### [Lesetext]
4 In der Begründung der Mandatsbescheide wurde ferner (im Sinne des § 53 Abs. 4 letzter Satz NÖ KJHG) darauf hingewiesen, dass die betreuten Kinder und Jugendlichen aus den Einrichtungen entfernt würden.

5 Zu den Voraussetzungen des § 57 Abs. 1 AVG wurde ausgeführt, es liege Gefahr in Verzug vor, weil bei einer weiteren Leistungserbringung durch die mitbeteiligten Parteien eine akute Gefährdung des Kindeswohles nicht auszuschließen sei. Daher hätten gegen diese Mandatsbescheide eingebrachte Vorstellungen gemäß § 57 Abs. 2 AVG keine aufschiebende Wirkung.

Datensatzeinträge
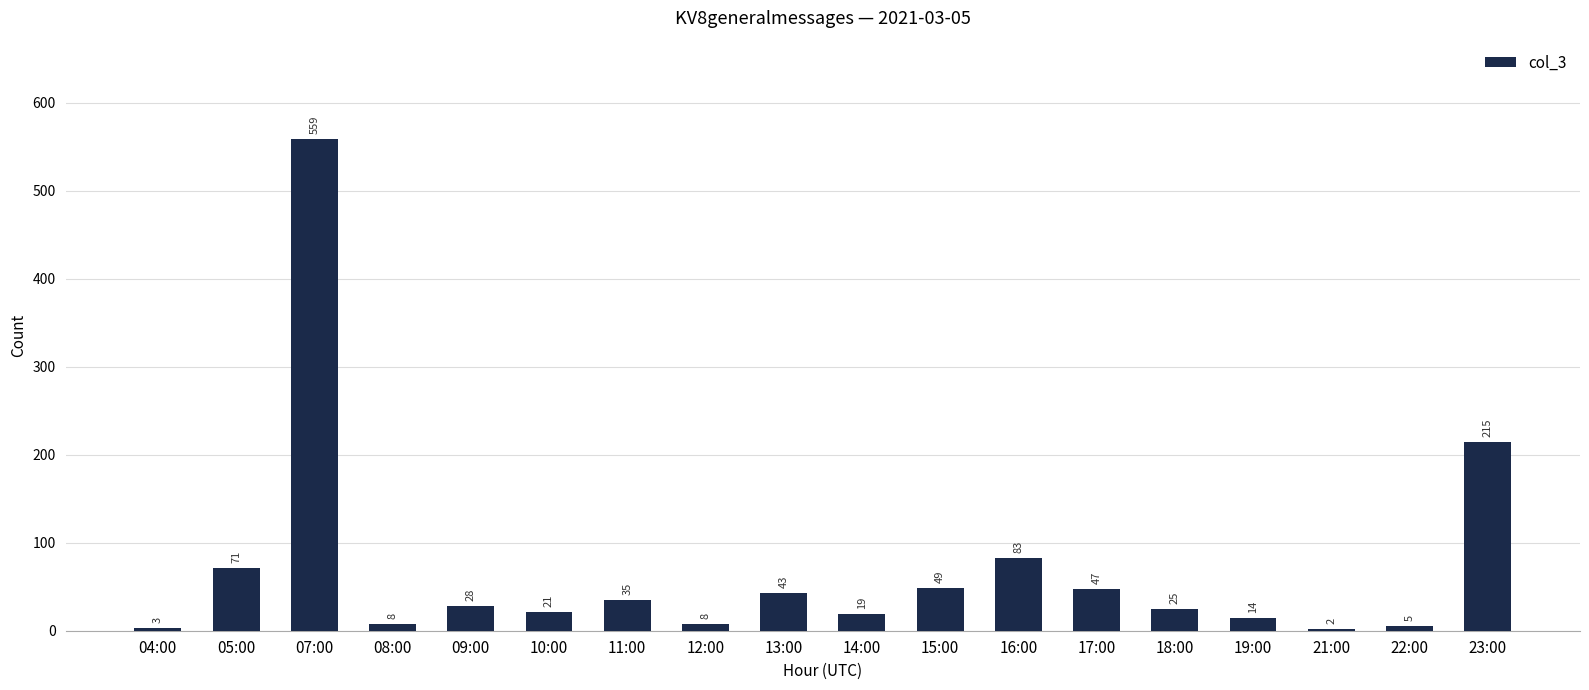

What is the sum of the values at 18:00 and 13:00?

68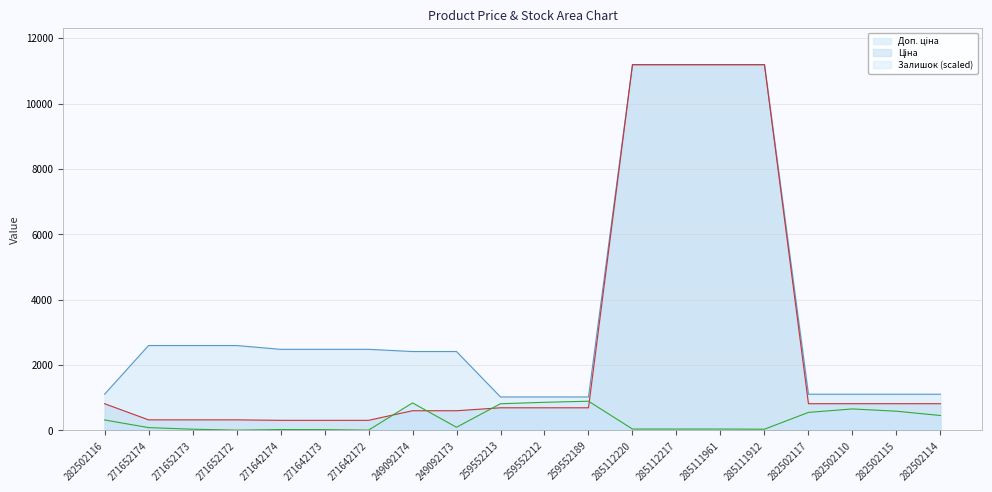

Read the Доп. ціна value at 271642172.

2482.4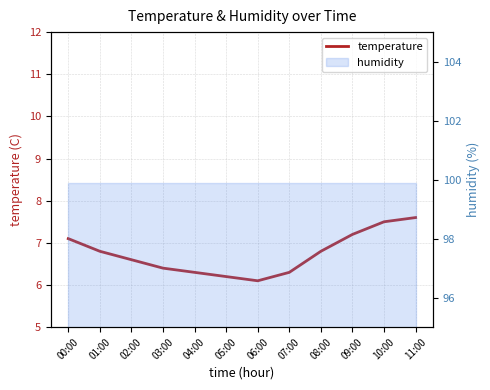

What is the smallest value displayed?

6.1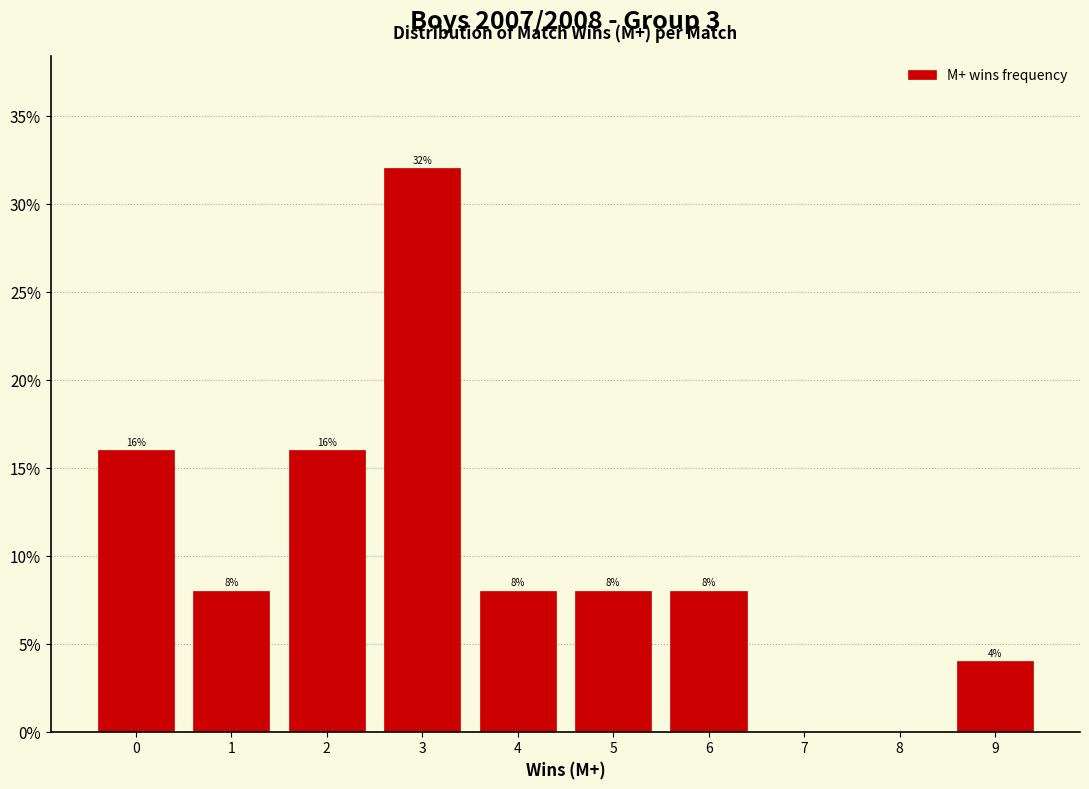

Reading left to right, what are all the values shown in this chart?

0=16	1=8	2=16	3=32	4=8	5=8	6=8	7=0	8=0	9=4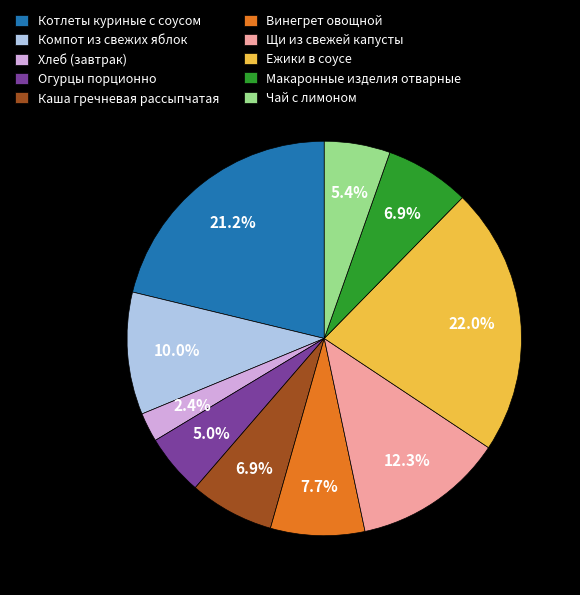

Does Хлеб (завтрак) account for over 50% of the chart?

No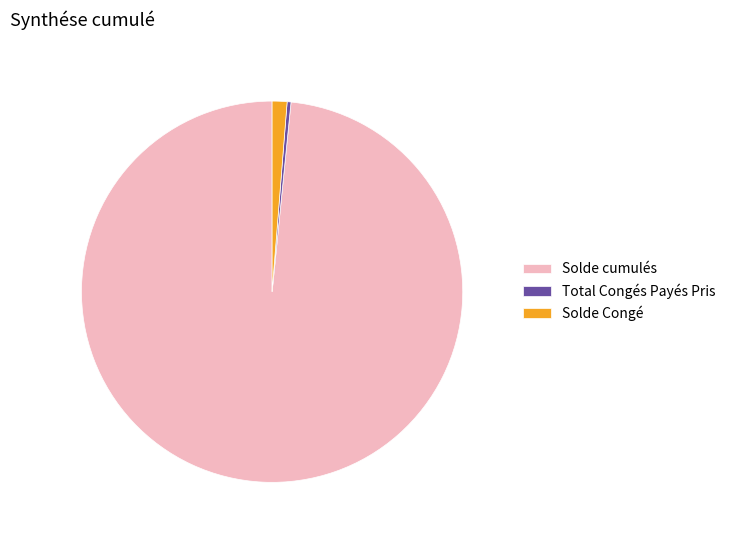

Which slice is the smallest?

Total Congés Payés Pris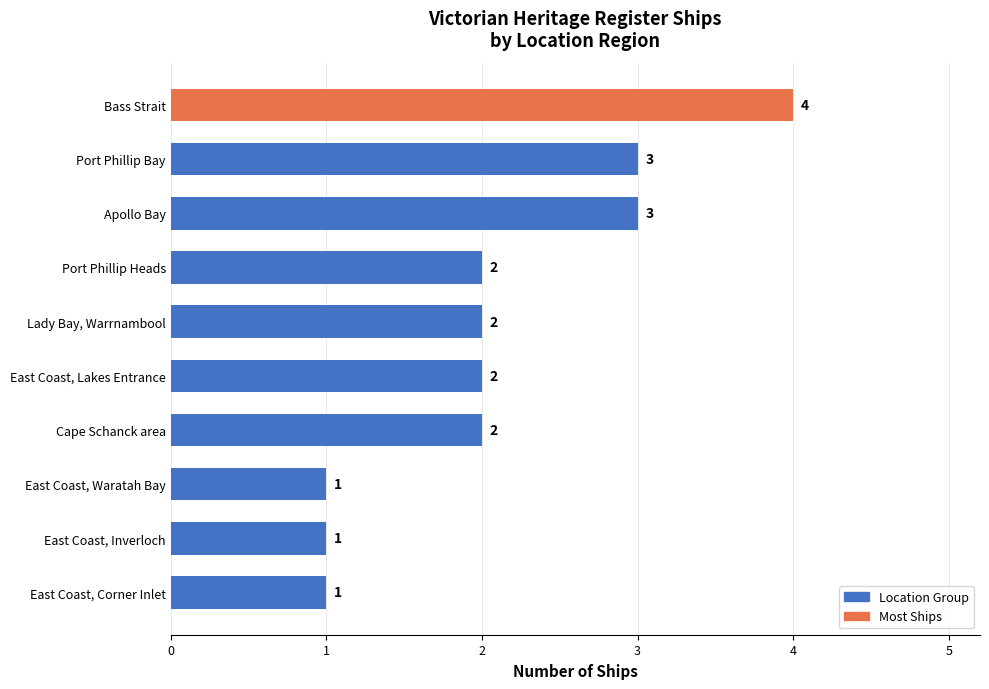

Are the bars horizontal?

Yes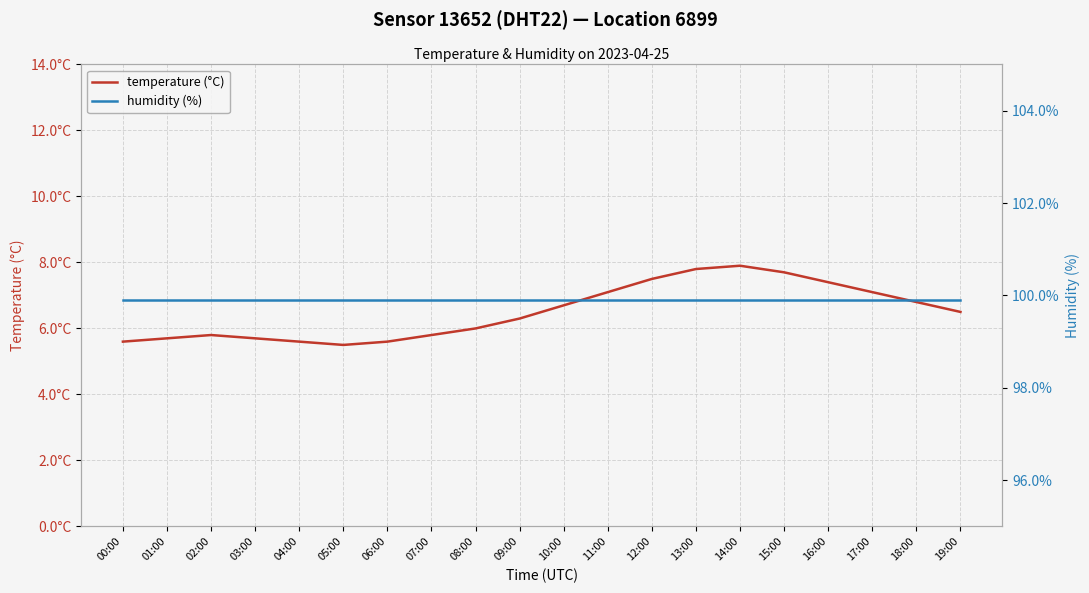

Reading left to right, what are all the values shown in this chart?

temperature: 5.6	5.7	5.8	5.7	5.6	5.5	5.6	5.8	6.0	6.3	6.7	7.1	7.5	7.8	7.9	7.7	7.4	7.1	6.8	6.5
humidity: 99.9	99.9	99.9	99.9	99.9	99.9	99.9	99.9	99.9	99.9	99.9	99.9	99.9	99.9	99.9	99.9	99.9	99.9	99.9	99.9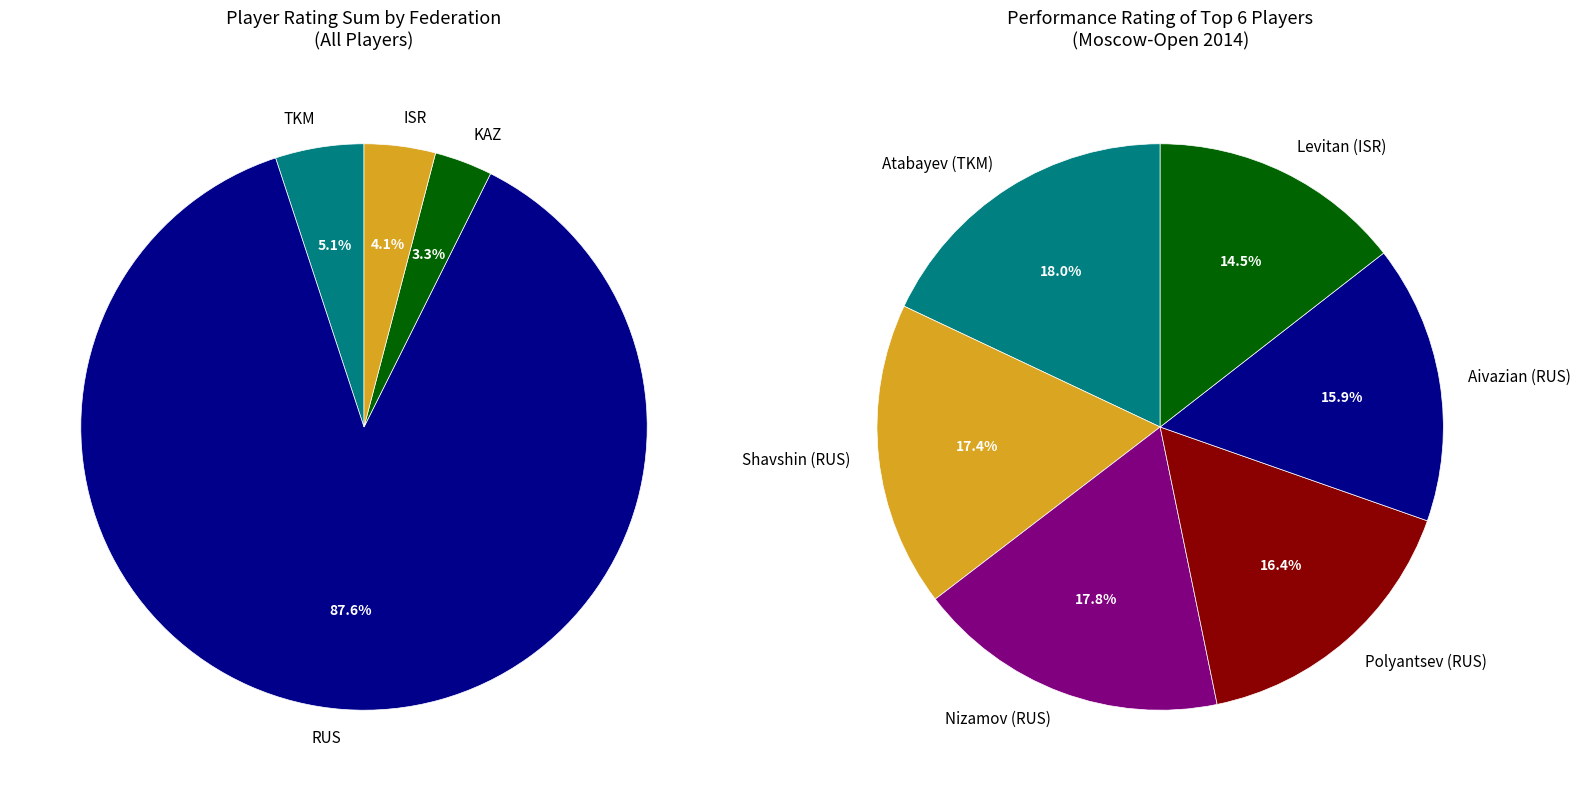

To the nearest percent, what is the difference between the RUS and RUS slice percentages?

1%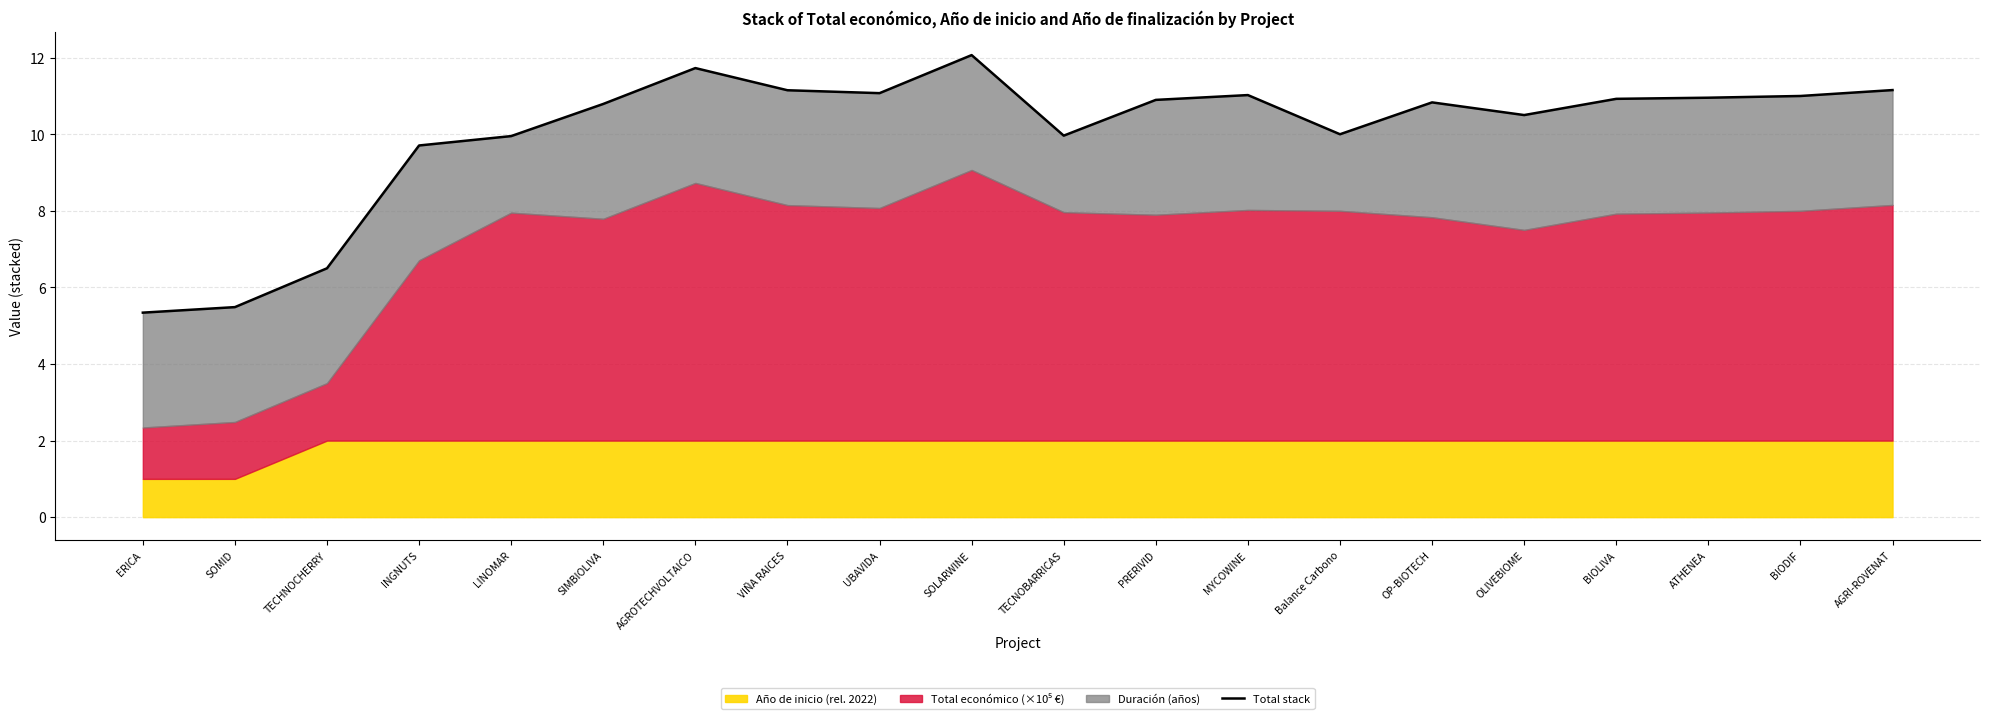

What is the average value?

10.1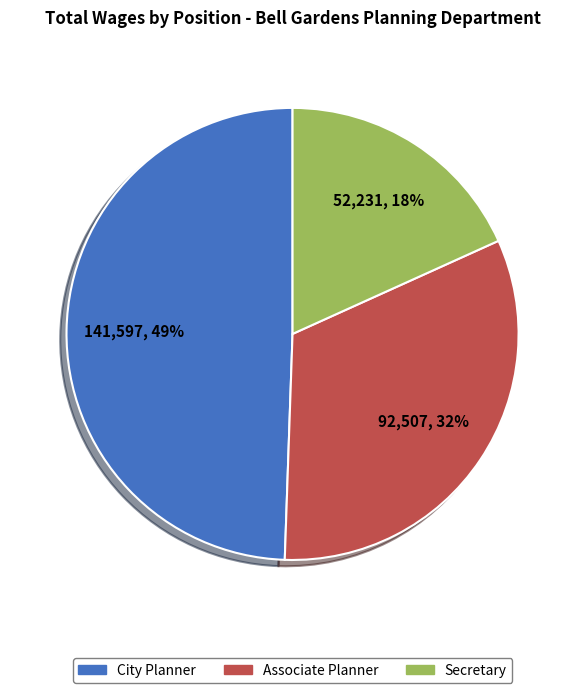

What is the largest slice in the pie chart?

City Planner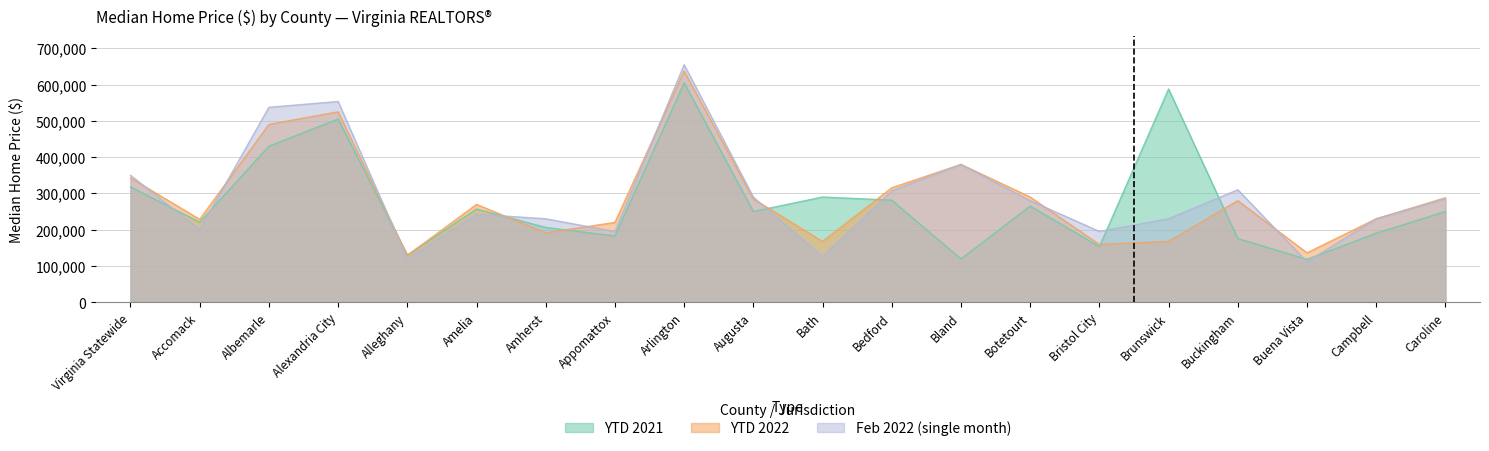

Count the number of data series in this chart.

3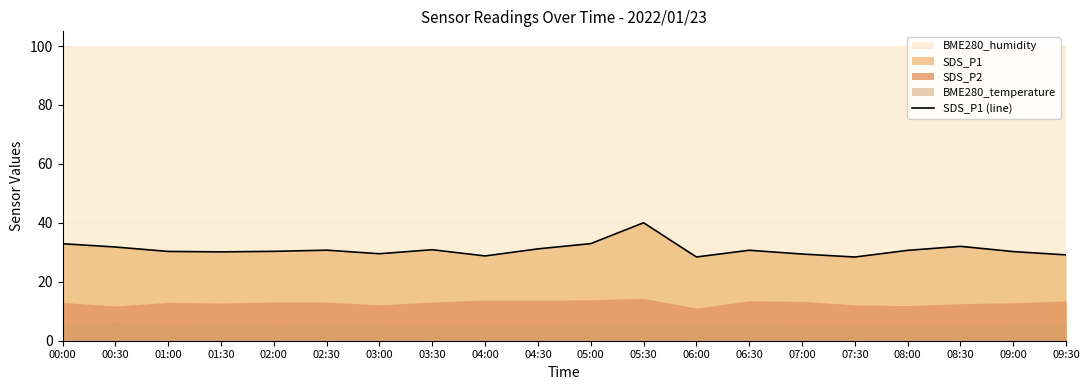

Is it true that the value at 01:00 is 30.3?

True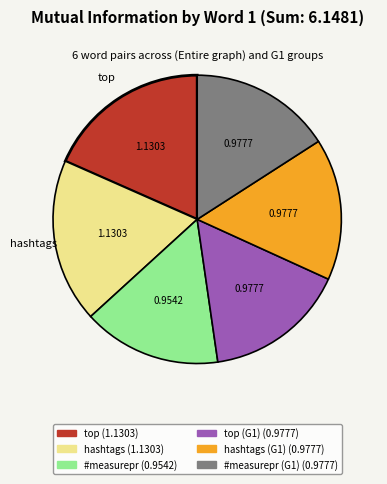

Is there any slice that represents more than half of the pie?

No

### [Aufgabe]
Beantworte diese Fragen zum Lesetext:
1. Worauf wurde in der Begründung der Mandatsbescheide hingewiesen?
2. Womit wird begründet, dass Gefahr in Verzug vorliege?
3. Welche Wirkung haben gegen die Mandatsbescheide eingebrachte Vorstellungen gemäß § 57 Abs. 2 AVG nicht?

### [Lösung]
1. Darauf, dass die betreuten Kinder und Jugendlichen aus den Einrichtungen entfernt würden.
2. Bei einer weiteren Leistungserbringung durch die mitbeteiligten Parteien sei eine akute Gefährdung des Kindeswohles nicht auszuschließen.
3. Sie haben keine aufschiebende Wirkung.